Increased expression of ApoE and protection from amyloid-beta toxicity in transmitochondrial cybrids with haplogroup K mtDNA

Mitochondrial (mt) DNA haplogroups, defined by specific single nucleotide polymorphism (SNP) patterns, represent populations of diverse geographic origins and have been associated with increased risk or protection of many diseases. The H haplogroup is the most common European haplogroup while the K haplogroup is highly associated with the Ashkenazi Jewish population. Transmitochondrial cybrids (cell lines with identical nuclei, but mtDNA from either H (n = 8) or K (n = 8) subjects) were analyzed by the Seahorse flux analyzer, quantitative polymerase chain reaction (Q-PCR) and immunohistochemistry (IHC). Cybrids were treated with amyloid-β peptides and cell viabilities were measured. Other cybrids were demethylated with 5-aza-2'-deoxycytidine (5-aza-dC) and expression levels for APOE and NFkB2 were measured.

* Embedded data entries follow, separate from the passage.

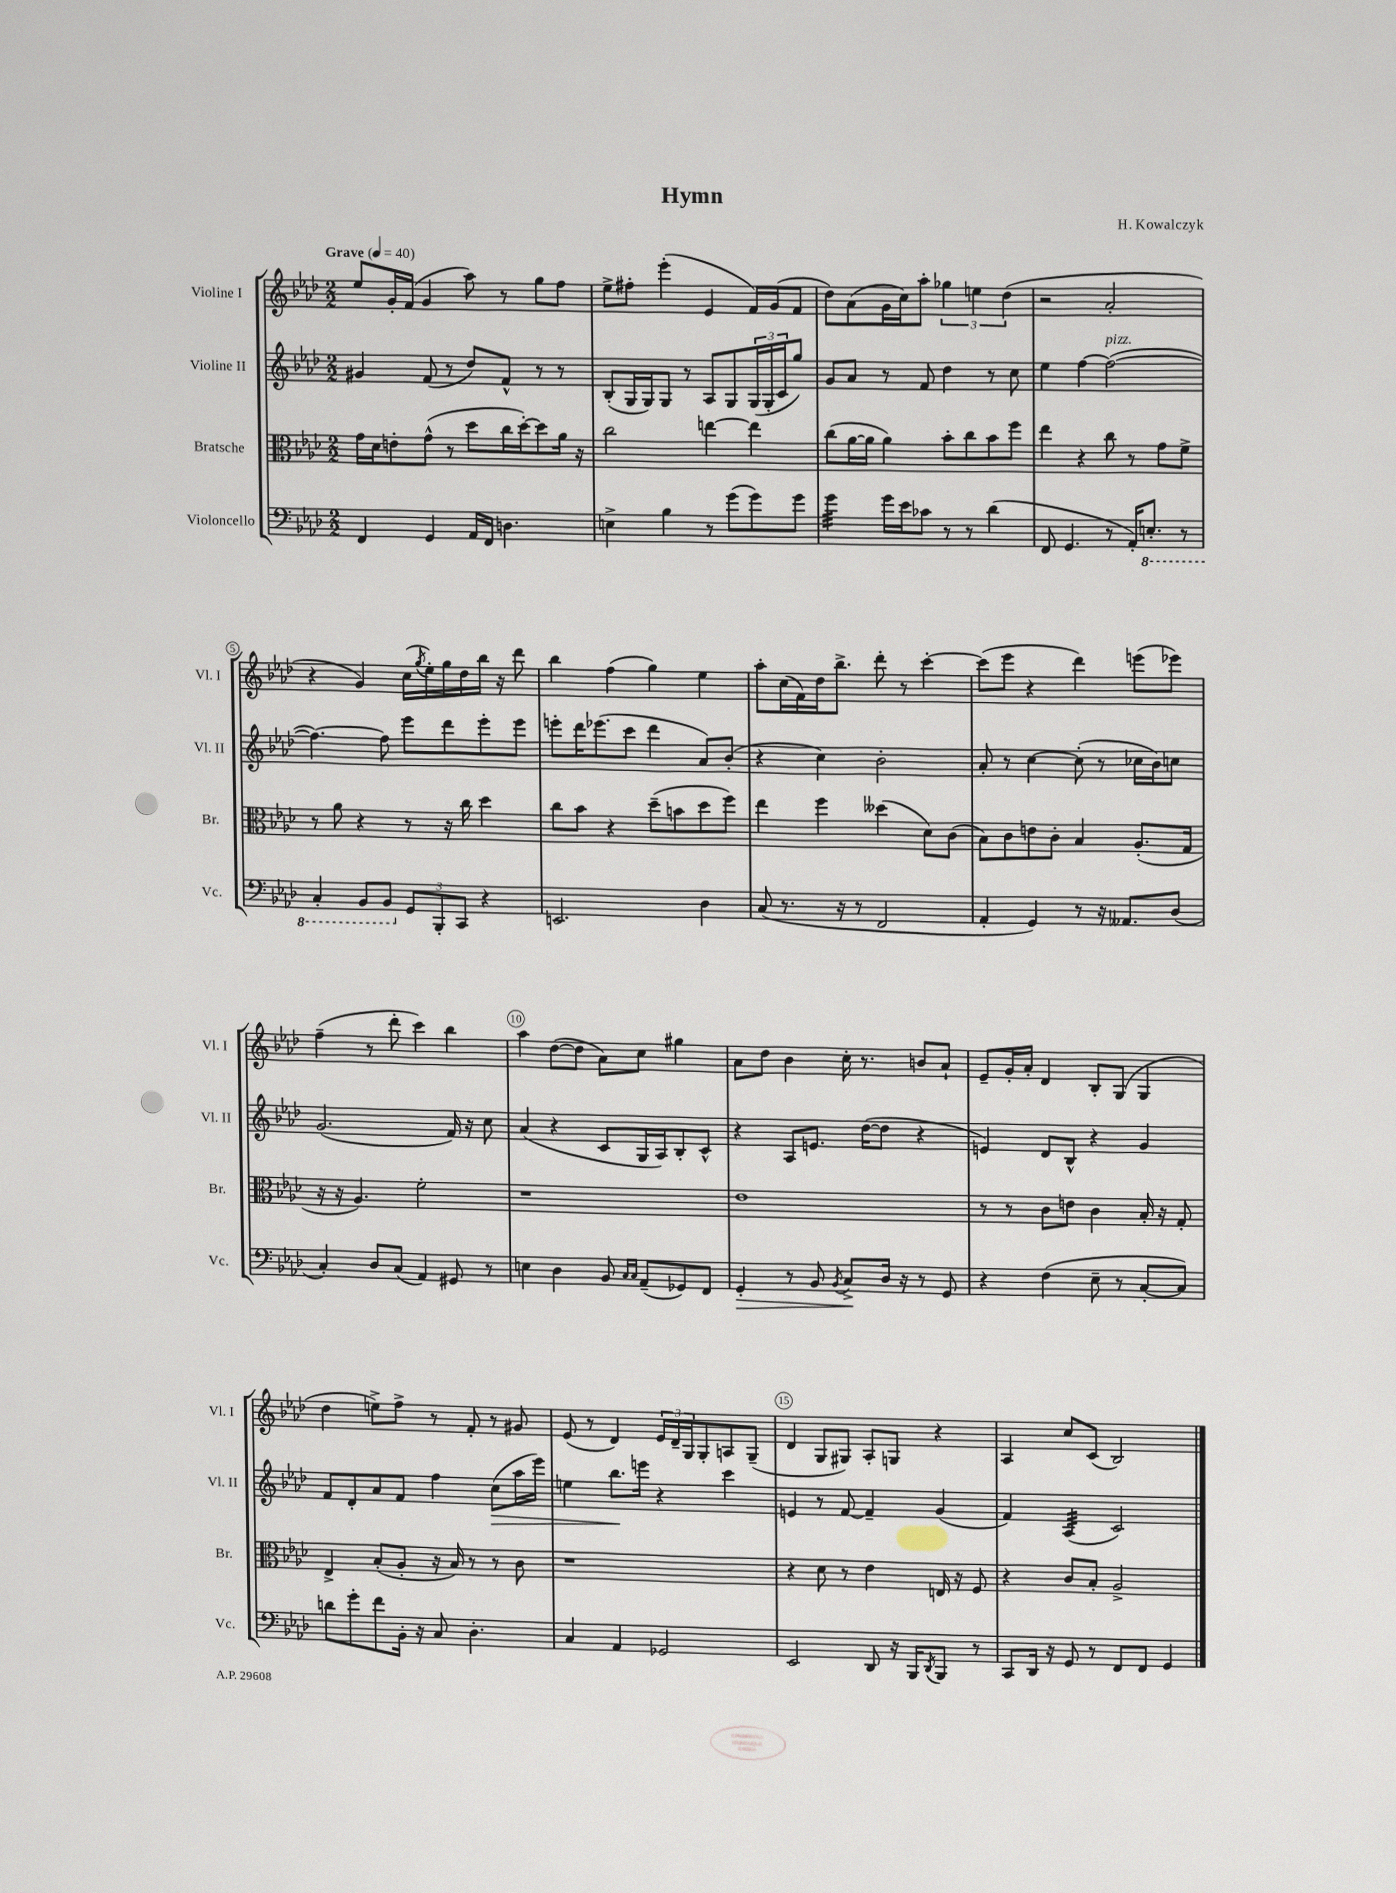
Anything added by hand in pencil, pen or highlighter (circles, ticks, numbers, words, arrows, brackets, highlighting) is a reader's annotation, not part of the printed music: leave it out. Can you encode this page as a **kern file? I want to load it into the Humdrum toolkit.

**kern	**kern	**kern	**kern
*staff4	*staff3	*staff2	*staff1
*clefF4	*clefC3	*clefG2	*clefG2
*k[b-e-a-d-]	*k[b-e-a-d-]	*k[b-e-a-d-]	*k[b-e-a-d-]
*M2/2	*M2/2	*M2/2	*M2/2
*MM40	*MM40	*MM40	*MM40
4FF	16g	4g#	8ee-
.	16d-	.	.
.	8e'	.	16g'
.	.	.	(16f
4GG	(8g^^	(8f	4g
.	8r	8r	.
16AA-	8dd-	8dd-)	8aa-)
16FF	.	.	.
4.D	16cc	8f^^	8r
.	[16dd-')	.	.
.	8dd-]	8r	8gg
.	16a-	8r	8ff
.	16r	.	.
=	=	=	=
4E^	2cc	(8B-'	8ee-^
.	.	16G	8ff#'
.	.	16G)	.
4B-	.	8G	(4eee-'
.	.	8r	.
8r	[4ee	8A-	4e-
(8g	.	8G	.
8g)	4ee]	(24G	16f)
.	.	24G'	.
.	.	.	(16g
.	.	24c	.
8g	.	8gg)	8f
=	=	=	=
4g	(8cc	8g	8dd-)
.	[16a-	8a-	(8a-
.	16a-]	.	.
16g	4a-)	8r	16g
16e-	.	.	16cc)
8c-	.	8f	8aa-'
8r	8b-'	4dd-	6gg-
8r	8cc	.	.
.	.	.	6ee
(4d-	8b-	8r	.
.	.	.	(6dd-
.	8ff	8cc	.
=	=	=	=
8FF	4ee-	4ee-	2r
4.GG	.	.	.
.	4r	[4ff	.
8r	8cc	(2ff_	2a-'
16AA-')	8r	.	.
8.EE'	.	.	.
.	8g	.	.
8r	8f^	.	.
=	=	=	=
4CC'	8r	4.ff_)	4r
.	8a-	.	.
8BBB-	4r	.	4g)
8BBB-	.	8ff]	.
12GG	8r	8eee-	(16cc
.	.	.	8qgg
.	.	.	16ee-')
12BBB-'	.	.	.
.	16r	8ddd-	16gg
12CC	.	.	.
.	16cc	.	16dd-
4r	4dd-	8eee-'	16bb-
.	.	.	16r
.	.	8eee-	8ddd-
=	=	=	=
2.EE	8cc	8eee'	4bb-
.	8b-	16ddd-	.
.	.	(8.eee-	.
.	4r	.	(4ff
.	.	8ccc	.
.	(8dd-~	4ddd-	4gg)
.	8b	.	.
4D-	8dd-	8a-)	4ee-
.	8ff)	(8b-'	.
=	=	=	=
(8C	4ee-	4r	8aa-'
8.r	.	.	(16cc
.	.	.	16f)
.	4ff	4cc)	16dd-
16r	.	.	8.bb-^
8r	.	.	.
2FF	(4dd--	2b-'	8ddd-'
.	.	.	8r
.	8d-)	.	[4ccc'
.	(8c	.	.
=	=	=	=
4AA-'	8B-)	8a-'	(8ccc]
.	8c	8r	8eee-
4GG)	8e	[4cc	4r
.	8c'	.	.
8r	4B-	(8cc']	4ddd-)
16r	.	8r	.
8.AA--	.	.	.
.	(8.A-'	16cc-	(8eee
.	.	16b-)	.
(8D-	.	8cc	8eee-)
.	16G	.	.
=	=	=	=
4C')	16r	(2.g	(4ff~
.	16r	.	.
.	4.A-)	.	.
8D-	.	.	8r
(8C	.	.	8ddd-'
4AA-)	2f'	.	4ccc)
8GG#	.	16f)	4bb-
.	.	16r	.
8r	.	8cc	.
=	=	=	=
4E	1r	(4a-	4aa-
4D-	.	4r	([8dd-
.	.	.	8dd-]
8BB-	.	8c	8a-)
16qqC	.	.	.
16qqC	.	.	.
(8AA-~	.	16G	8cc
.	.	16A-)	.
8GG-)	.	8B-'	4gg#
8FF	.	8c^^	.
=	=	=	=
4GG'	1e-	4r	8a-
.	.	.	8dd-
8r	.	8A-	4b-
8BB-	.	8.e	.
8qBB-	.	.	.
8C^	.	.	16cc'
.	.	([16dd-	8.r
16D-	.	8dd-]	.
16r	.	.	.
8r	.	4r	8b
8GG	.	.	8a-`
=	=	=	=
4r	8r	4e)	8e-~
.	8r	.	16g'
.	.	.	16a-'
(4F	8c	8d-	4d-
.	8e	8B-^^	.
8E-~	4c	4r	8B-'
8r	.	.	(8G
[8C'	16B-'	4g	4G
.	16r	.	.
8C])	8G'	.	.
=	=	=	=
8d	4E-^	8f	4dd-
8g'	.	8d-'	.
8f	(8B-'	8a-	8ee^)
16BB-'	8A-'	8f	8ff^
16r	.	.	.
8C	16r	4ff	8r
.	16B-)	.	.
4.D-'	8r	.	8f'
.	8r	(8cc	8r
.	8c	16aa-	8g#
.	.	16eee-)	.
=	=	=	=
4C	1r	4ee	(8e-
.	.	.	8r
4AA-	.	8.bb-	4d-)
.	.	16eee	.
2GG-	.	4r	24e-
.	.	.	24d-~
.	.	.	24G
.	.	.	8G'
.	.	4ccc	8A
.	.	.	(8G~
=	=	=	=
2EE-	4r	4e	4d-
.	8d-	8r	8G
.	8r	[8f	8G#)
8DD-	4e-	4f~]	8A-'
16r	.	.	8G
16BBB-	.	.	.
8qDD-	.	.	.
8BBB-	16E	(4g	4r
.	16r	.	.
8r	8F	.	.
=	=	=	=
8CC	4r	4f)	4A-
16DD-	.	.	.
16r	.	.	.
8GG	8c	(4A-	8cc
8r	8B-'	.	(8c
8FF	2A-^	2c)	2B-)
8FF	.	.	.
4GG	.	.	.
==	==	==	==
*-	*-	*-	*-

Results show K cybrids have (a) significantly lower mtDNA copy numbers, (b) higher expression levels for MT-DNA encoded genes critical for oxidative phosphorylation, (c) lower Spare Respiratory Capacity, (d) increased expression of inhibitors of the complement pathway and important inflammasome-related genes; and (e) significantly higher levels of APOE transcription that were independent of methylation status. After exposure to amyloid-β_1-42 peptides (active form), H haplogroup cybrids demonstrated decreased cell viability compared to those treated with amyloid-β_42-1 (inactive form) (p < 0.0001), while this was not observed in the K cybrids (p = 0.2). K cybrids had significantly higher total global methylation levels and differences in expression levels for two acetylation genes and four methylation genes. Demethylation with 5-aza-dC altered expression levels for NFkB2, while APOE transcription patterns were unchanged. Our findings support the hypothesis that mtDNA-nuclear retrograde signaling may mediate expression levels of APOE, a key factor in many age-related diseases. Future studies will focus on identification of the mitochondrial-nuclear retrograde signaling mechanism(s) contributing to these mtDNA-mediated differences.